Hakkari Belediye Başkanı Akış hakkında daha önceden terör nedeniyle soruşturma olduğunu belirterek, şunları kaydetti:
"Ayrıca devam eden bir davası vardır. İlk derecede de hüküm verilmiştir. Anayasa ve Belediye Kanunu'ndan kaynaklanan bir yetki söz konusudur. Milletin oylarıyla seçilen yerel yöneticiler, belediyelerimiz, hükümetten aldıkları, merkezi hükümetten gelen milletin kaynaklarını, milletin parasını, millete hizmet olarak aktarmak durumundadırlar.

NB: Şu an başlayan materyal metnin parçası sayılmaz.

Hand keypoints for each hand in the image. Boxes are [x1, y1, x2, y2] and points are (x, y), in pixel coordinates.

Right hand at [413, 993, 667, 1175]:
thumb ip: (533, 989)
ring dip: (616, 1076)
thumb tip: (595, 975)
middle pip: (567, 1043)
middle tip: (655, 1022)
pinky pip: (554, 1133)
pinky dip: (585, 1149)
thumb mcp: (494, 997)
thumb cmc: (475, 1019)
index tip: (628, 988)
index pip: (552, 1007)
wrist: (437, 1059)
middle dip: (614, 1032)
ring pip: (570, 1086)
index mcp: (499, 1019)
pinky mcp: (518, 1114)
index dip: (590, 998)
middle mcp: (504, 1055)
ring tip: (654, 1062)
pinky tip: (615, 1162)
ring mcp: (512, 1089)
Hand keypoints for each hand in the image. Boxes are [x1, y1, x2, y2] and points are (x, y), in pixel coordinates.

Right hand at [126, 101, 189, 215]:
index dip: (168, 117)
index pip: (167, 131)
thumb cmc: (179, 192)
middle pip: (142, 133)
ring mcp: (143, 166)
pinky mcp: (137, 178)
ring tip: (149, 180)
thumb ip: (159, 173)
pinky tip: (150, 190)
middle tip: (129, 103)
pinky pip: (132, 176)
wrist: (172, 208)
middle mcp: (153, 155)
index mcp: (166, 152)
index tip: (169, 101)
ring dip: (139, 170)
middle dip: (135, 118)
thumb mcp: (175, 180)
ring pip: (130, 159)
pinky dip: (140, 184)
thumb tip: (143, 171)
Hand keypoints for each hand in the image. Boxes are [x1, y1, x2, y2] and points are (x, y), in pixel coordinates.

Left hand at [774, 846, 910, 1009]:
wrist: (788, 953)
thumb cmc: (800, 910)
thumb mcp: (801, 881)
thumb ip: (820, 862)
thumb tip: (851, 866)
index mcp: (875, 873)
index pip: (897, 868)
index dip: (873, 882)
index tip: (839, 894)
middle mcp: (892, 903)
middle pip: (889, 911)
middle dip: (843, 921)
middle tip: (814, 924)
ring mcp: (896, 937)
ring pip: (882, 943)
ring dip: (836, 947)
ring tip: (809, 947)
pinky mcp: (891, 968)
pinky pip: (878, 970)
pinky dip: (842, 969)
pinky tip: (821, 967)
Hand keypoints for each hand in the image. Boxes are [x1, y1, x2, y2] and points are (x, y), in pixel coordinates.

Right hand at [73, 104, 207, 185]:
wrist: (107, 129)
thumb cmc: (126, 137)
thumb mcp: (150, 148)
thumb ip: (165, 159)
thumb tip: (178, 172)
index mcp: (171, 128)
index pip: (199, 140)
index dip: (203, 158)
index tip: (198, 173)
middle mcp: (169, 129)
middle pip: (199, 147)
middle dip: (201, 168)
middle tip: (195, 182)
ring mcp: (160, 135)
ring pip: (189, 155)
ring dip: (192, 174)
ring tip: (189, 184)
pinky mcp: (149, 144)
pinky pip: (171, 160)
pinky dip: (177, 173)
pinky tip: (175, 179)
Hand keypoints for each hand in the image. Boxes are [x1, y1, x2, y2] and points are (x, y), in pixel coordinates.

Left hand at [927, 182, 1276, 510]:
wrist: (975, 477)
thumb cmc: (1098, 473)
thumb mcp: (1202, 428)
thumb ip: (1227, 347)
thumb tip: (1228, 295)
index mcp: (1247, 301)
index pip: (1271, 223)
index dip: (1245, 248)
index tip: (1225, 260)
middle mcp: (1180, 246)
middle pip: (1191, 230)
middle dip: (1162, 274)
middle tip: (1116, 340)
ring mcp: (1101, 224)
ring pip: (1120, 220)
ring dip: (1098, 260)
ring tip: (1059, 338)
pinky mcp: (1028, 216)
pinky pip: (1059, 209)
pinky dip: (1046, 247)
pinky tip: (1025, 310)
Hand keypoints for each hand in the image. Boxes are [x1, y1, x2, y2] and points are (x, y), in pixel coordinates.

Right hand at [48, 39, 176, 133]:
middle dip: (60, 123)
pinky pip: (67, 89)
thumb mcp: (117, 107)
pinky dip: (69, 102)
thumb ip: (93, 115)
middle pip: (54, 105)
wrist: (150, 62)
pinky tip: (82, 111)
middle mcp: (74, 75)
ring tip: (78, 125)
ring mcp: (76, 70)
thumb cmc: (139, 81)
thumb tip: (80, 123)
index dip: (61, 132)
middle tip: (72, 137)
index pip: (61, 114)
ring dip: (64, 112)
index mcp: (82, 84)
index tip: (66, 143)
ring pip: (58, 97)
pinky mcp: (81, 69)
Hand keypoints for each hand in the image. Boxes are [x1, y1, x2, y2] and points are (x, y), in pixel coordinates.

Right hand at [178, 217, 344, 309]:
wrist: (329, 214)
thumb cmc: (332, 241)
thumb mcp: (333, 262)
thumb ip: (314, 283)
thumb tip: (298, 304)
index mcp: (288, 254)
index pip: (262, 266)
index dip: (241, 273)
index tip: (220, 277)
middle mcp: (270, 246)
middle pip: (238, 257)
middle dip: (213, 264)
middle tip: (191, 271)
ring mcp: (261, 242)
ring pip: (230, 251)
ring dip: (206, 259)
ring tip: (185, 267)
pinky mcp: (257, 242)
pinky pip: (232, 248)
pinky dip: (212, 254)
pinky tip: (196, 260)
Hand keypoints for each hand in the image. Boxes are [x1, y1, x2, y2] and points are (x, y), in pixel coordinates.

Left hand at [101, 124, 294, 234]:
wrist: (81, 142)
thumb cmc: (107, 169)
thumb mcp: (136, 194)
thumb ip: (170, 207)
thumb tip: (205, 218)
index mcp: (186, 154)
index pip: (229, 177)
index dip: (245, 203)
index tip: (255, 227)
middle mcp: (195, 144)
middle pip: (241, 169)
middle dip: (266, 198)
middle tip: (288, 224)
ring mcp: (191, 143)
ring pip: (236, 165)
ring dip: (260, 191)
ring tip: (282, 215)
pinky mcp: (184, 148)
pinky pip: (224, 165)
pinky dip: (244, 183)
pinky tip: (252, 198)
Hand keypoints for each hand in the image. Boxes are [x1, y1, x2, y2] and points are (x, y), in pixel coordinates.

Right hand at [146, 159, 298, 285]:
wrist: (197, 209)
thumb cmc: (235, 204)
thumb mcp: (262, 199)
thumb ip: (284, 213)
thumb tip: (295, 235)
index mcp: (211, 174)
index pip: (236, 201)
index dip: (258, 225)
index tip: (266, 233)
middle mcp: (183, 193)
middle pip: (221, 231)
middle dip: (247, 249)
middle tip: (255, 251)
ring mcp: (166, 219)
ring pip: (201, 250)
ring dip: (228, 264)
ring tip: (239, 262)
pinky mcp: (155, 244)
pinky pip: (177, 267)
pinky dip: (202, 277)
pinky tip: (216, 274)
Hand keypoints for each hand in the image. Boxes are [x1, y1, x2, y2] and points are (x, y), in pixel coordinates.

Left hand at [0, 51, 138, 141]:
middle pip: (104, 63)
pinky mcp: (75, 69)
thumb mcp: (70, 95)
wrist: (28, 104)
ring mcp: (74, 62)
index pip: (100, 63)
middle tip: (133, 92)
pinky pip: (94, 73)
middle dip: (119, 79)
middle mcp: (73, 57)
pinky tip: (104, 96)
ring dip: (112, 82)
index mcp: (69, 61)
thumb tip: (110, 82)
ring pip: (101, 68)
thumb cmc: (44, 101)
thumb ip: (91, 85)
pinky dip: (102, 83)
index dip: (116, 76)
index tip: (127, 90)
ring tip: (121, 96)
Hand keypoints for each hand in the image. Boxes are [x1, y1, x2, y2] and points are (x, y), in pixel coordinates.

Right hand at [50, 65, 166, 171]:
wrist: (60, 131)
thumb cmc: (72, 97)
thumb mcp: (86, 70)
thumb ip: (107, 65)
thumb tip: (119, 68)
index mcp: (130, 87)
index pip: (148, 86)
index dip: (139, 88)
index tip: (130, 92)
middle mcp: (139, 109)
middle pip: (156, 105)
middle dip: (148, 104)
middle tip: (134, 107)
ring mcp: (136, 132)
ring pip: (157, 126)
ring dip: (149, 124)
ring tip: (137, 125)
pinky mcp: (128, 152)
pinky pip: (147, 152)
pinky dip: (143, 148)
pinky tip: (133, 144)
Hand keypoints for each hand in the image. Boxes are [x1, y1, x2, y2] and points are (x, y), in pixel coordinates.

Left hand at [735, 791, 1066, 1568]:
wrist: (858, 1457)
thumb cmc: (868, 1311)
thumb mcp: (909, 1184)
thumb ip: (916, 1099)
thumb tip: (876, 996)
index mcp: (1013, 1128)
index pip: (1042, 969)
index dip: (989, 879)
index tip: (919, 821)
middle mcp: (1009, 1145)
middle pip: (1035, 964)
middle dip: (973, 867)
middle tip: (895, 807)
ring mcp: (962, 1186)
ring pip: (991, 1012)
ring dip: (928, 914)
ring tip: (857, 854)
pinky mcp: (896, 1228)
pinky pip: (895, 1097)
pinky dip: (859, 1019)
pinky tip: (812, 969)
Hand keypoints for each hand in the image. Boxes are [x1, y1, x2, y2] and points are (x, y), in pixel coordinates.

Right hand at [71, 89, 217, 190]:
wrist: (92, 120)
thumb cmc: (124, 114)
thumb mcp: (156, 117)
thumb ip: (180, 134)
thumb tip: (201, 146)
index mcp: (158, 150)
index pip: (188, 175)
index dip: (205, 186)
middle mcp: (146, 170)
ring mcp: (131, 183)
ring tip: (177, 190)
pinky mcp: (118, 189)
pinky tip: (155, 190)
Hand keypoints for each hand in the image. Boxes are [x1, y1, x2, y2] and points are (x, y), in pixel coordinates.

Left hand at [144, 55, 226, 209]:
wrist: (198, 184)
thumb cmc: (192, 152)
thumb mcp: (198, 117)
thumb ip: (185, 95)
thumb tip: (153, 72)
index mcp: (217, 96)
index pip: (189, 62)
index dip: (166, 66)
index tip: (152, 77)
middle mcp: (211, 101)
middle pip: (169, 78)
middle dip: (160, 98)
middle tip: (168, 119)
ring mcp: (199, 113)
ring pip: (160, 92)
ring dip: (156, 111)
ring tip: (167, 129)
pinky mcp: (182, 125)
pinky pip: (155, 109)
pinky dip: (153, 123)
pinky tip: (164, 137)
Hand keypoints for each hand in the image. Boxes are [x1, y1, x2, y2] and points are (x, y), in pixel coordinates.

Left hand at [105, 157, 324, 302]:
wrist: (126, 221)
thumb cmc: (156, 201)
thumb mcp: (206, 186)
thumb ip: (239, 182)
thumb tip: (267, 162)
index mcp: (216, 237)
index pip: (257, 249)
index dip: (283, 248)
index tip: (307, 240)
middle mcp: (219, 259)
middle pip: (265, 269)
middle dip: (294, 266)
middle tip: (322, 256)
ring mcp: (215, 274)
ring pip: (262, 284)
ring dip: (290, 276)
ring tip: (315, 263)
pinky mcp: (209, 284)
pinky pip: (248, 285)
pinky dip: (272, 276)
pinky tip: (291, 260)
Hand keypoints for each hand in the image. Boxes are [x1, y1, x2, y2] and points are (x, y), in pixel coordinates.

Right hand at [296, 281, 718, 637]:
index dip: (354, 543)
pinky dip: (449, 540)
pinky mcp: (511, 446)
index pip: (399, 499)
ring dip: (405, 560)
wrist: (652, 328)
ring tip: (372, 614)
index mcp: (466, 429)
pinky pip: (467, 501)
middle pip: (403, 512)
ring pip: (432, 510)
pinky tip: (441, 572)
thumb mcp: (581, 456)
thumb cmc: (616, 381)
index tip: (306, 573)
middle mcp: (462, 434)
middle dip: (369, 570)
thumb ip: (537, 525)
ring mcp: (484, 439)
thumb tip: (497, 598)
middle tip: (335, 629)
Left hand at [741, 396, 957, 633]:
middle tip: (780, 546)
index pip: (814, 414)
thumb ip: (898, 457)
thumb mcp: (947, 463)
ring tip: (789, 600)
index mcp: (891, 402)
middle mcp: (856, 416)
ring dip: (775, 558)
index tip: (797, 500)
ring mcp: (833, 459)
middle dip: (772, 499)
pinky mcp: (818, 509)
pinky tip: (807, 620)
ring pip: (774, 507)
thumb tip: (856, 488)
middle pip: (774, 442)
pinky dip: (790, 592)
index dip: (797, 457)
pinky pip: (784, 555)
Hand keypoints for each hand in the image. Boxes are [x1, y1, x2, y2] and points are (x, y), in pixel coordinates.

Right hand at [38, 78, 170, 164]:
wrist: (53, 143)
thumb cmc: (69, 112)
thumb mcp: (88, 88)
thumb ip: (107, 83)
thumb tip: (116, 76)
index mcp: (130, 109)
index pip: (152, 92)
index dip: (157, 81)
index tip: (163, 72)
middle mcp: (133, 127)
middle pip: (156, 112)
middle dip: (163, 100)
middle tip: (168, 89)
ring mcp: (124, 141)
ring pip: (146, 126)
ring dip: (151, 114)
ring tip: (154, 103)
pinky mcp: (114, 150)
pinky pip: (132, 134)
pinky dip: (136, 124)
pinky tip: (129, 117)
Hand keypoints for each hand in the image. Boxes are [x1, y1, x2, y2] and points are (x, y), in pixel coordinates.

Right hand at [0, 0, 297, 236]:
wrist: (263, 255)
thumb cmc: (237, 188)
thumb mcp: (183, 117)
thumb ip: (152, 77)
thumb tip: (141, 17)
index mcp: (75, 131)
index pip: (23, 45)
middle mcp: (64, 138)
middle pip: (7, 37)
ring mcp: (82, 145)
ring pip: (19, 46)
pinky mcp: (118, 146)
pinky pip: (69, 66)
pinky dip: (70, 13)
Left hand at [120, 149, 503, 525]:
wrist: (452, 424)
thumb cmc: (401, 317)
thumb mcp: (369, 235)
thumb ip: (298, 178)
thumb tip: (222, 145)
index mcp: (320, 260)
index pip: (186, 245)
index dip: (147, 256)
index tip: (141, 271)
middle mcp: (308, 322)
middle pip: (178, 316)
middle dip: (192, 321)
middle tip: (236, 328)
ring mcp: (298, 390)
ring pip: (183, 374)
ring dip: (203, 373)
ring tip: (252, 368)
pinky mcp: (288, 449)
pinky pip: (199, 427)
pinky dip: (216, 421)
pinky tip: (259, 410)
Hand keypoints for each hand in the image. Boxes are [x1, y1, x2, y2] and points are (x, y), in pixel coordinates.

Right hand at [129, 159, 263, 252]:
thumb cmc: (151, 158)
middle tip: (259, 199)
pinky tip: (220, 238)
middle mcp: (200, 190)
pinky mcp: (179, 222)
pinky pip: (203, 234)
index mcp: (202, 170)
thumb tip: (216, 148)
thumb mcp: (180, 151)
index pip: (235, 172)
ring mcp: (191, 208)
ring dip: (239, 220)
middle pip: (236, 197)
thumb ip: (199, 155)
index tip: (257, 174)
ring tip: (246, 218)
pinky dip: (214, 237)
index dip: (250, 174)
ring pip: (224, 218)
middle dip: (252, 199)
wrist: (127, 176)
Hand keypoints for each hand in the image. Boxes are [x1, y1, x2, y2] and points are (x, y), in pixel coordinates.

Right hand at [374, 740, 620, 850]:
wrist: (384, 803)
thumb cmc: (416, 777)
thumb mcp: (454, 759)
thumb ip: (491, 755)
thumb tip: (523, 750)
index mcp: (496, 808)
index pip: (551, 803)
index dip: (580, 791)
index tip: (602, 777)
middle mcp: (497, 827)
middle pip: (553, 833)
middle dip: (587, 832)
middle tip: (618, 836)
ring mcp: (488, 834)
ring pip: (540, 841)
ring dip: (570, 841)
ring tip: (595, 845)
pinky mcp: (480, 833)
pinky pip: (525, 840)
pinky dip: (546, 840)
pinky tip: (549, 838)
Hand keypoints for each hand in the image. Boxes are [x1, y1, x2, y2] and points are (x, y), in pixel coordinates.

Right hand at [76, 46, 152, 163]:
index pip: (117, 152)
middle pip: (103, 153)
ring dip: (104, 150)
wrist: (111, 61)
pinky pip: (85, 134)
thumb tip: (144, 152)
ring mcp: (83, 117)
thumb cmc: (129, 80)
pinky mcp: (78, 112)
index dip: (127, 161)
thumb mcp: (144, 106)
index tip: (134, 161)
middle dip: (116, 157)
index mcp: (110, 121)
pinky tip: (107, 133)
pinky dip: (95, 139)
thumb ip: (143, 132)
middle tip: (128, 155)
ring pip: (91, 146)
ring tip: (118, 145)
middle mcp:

Dolayısıyla bu hassasiyeti göstermeyenler olursa terörle ilgili, özellikle terör soruşturmaları ve kovuşturmalarına muhatap olurlarsa, uygulamalarıyla ve tutum ve davranışlarıyla bu konuda anayasamızın 127. maddesinin ve Belediyeler Kanunu'nun 45. ve 46. maddesinin uygulanması durumunda hiç kimsenin bundan yakınmaması lazım çünkü anayasanın amir hükümleri, kanunlarımızın amir hükümleri... Bunlar da hepimizi bağlayan hususlar."
Ayhan Bora Kaplan suç örgütü elebaşlarından olan, kırmızı bültenle aranan ve Macaristan'da yakalanan Serdar Sertçelik'in iadesiyle ilgili soruya Tunç, "Onunla ilgili iade sürecini başlatmıştık. Gerekli dosyasını tercüme ettirdik, hem Macarca hem İngilizce'ye tercüme ettirdik. Macaristan'daki muhattaplarımızla da görüştük. Orada 40 günlük bir geçici tutuklama kararı verilmişti. O süre içerisinde iade yargılaması gerçekleşecek ve o yargılama neticesinde de Türkiye'ye iade edileceğine inanıyoruz." yanıtını verdi.
Bakan Tunç'a ziyaretinde, Adalet Bakan Yardımcısı Hurşit Yıldırım, AK Parti Bolu Milletvekili Yüksel Coşkunyürek, AK Parti İl Başkanı Suat Güner, ilçe belediye başkanları ve kurum müdürleri eşlik etti.